Write out the data exactly as given, dropping every picture.

- - -

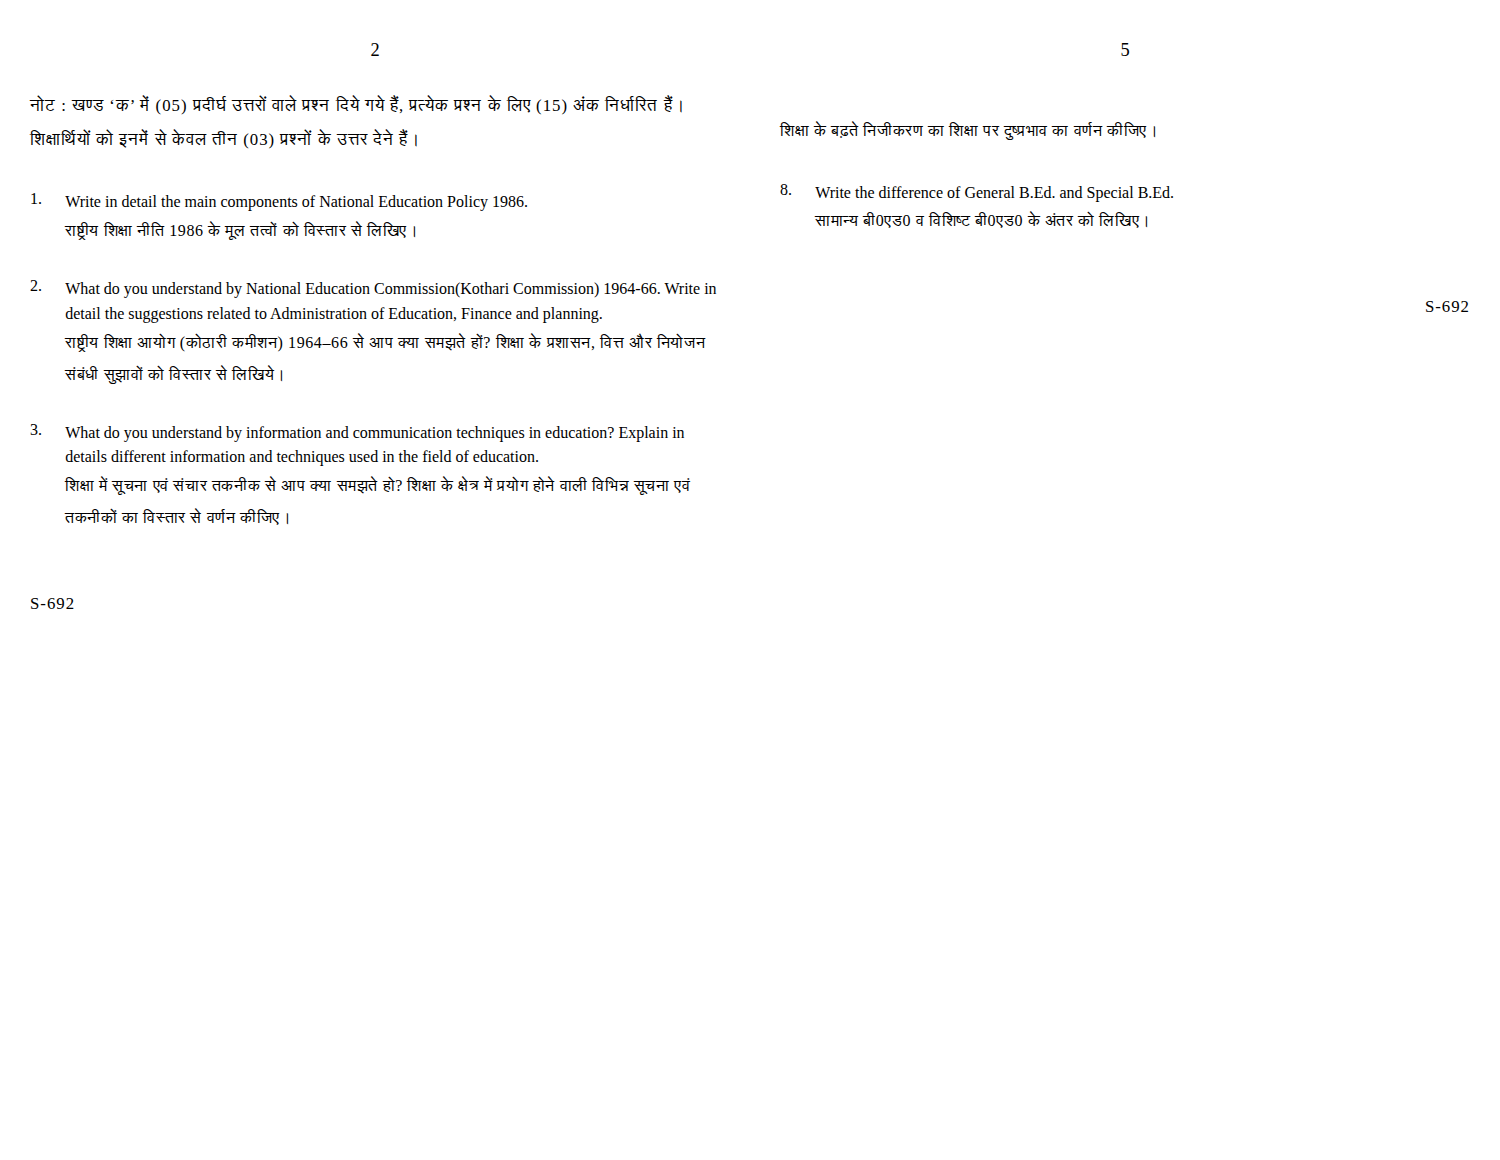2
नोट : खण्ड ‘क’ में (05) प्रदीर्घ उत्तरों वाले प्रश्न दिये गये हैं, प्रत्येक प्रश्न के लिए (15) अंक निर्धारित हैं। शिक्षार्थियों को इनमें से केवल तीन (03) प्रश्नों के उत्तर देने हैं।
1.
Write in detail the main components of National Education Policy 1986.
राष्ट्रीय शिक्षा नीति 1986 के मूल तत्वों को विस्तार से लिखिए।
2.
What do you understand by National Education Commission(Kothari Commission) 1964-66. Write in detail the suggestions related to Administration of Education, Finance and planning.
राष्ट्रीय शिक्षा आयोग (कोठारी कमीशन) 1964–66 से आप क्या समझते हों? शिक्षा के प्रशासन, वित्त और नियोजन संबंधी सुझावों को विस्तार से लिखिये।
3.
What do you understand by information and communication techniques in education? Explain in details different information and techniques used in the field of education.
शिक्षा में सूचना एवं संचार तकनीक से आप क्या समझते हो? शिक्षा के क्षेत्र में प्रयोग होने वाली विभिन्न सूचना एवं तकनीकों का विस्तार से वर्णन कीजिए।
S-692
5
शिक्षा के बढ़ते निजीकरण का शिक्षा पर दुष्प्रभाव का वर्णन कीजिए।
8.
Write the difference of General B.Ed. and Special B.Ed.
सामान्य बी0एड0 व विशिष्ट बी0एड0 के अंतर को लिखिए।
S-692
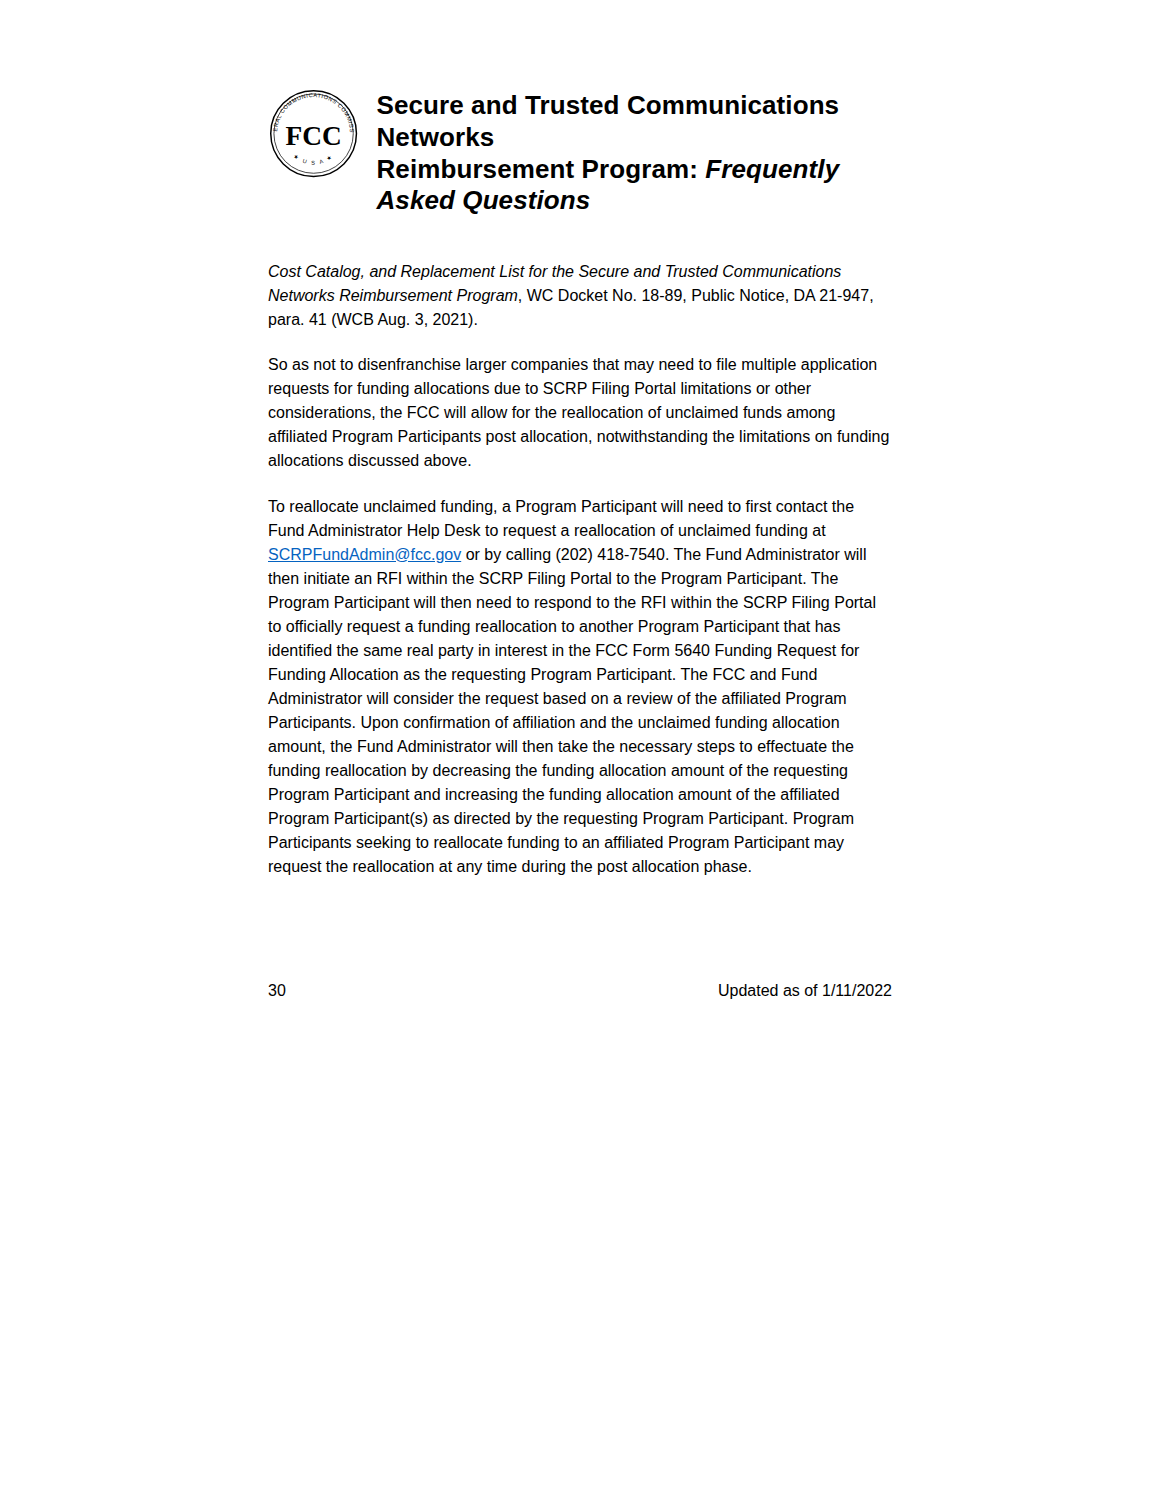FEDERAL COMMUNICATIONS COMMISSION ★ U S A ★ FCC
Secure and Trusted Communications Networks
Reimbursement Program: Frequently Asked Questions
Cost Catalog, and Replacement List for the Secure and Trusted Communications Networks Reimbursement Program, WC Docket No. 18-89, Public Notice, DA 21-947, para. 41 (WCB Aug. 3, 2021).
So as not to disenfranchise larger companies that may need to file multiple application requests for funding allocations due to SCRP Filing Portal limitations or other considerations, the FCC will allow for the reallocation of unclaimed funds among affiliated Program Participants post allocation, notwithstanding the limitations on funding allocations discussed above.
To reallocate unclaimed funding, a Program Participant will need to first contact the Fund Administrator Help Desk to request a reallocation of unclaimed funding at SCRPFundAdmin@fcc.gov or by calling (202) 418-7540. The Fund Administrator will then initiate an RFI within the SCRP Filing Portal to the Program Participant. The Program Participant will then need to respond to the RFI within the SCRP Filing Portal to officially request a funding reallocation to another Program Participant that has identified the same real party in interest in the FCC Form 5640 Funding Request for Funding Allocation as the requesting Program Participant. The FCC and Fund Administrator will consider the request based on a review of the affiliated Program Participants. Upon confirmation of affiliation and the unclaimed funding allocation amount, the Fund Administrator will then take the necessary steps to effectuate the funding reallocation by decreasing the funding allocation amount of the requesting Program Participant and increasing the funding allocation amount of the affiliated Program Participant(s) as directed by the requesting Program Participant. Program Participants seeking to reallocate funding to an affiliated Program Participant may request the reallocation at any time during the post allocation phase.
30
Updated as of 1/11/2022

- - -

Answer below –
2
नोट : खण्ड ‘क’ में (05) प्रदीर्घ उत्तरों वाले प्रश्न दिये गये हैं, प्रत्येक प्रश्न के लिए (15) अंक निर्धारित हैं। शिक्षार्थियों को इनमें से केवल तीन (03) प्रश्नों के उत्तर देने हैं।
1.
Write in detail the main components of National Education Policy 1986.
राष्ट्रीय शिक्षा नीति 1986 के मूल तत्वों को विस्तार से लिखिए।
2.
What do you understand by National Education Commission(Kothari Commission) 1964-66. Write in detail the suggestions related to Administration of Education, Finance and planning.
राष्ट्रीय शिक्षा आयोग (कोठारी कमीशन) 1964–66 से आप क्या समझते हों? शिक्षा के प्रशासन, वित्त और नियोजन संबंधी सुझावों को विस्तार से लिखिये।
3.
What do you understand by information and communication techniques in education? Explain in details different information and techniques used in the field of education.
शिक्षा में सूचना एवं संचार तकनीक से आप क्या समझते हो? शिक्षा के क्षेत्र में प्रयोग होने वाली विभिन्न सूचना एवं तकनीकों का विस्तार से वर्णन कीजिए।
S-692
5
शिक्षा के बढ़ते निजीकरण का शिक्षा पर दुष्प्रभाव का वर्णन कीजिए।
8.
Write the difference of General B.Ed. and Special B.Ed.
सामान्य बी0एड0 व विशिष्ट बी0एड0 के अंतर को लिखिए।
S-692
FEDERAL COMMUNICATIONS COMMISSION ★ U S A ★ FCC
Secure and Trusted Communications Networks
Reimbursement Program: Frequently Asked Questions
Cost Catalog, and Replacement List for the Secure and Trusted Communications Networks Reimbursement Program, WC Docket No. 18-89, Public Notice, DA 21-947, para. 41 (WCB Aug. 3, 2021).
So as not to disenfranchise larger companies that may need to file multiple application requests for funding allocations due to SCRP Filing Portal limitations or other considerations, the FCC will allow for the reallocation of unclaimed funds among affiliated Program Participants post allocation, notwithstanding the limitations on funding allocations discussed above.
To reallocate unclaimed funding, a Program Participant will need to first contact the Fund Administrator Help Desk to request a reallocation of unclaimed funding at SCRPFundAdmin@fcc.gov or by calling (202) 418-7540. The Fund Administrator will then initiate an RFI within the SCRP Filing Portal to the Program Participant. The Program Participant will then need to respond to the RFI within the SCRP Filing Portal to officially request a funding reallocation to another Program Participant that has identified the same real party in interest in the FCC Form 5640 Funding Request for Funding Allocation as the requesting Program Participant. The FCC and Fund Administrator will consider the request based on a review of the affiliated Program Participants. Upon confirmation of affiliation and the unclaimed funding allocation amount, the Fund Administrator will then take the necessary steps to effectuate the funding reallocation by decreasing the funding allocation amount of the requesting Program Participant and increasing the funding allocation amount of the affiliated Program Participant(s) as directed by the requesting Program Participant. Program Participants seeking to reallocate funding to an affiliated Program Participant may request the reallocation at any time during the post allocation phase.
30
Updated as of 1/11/2022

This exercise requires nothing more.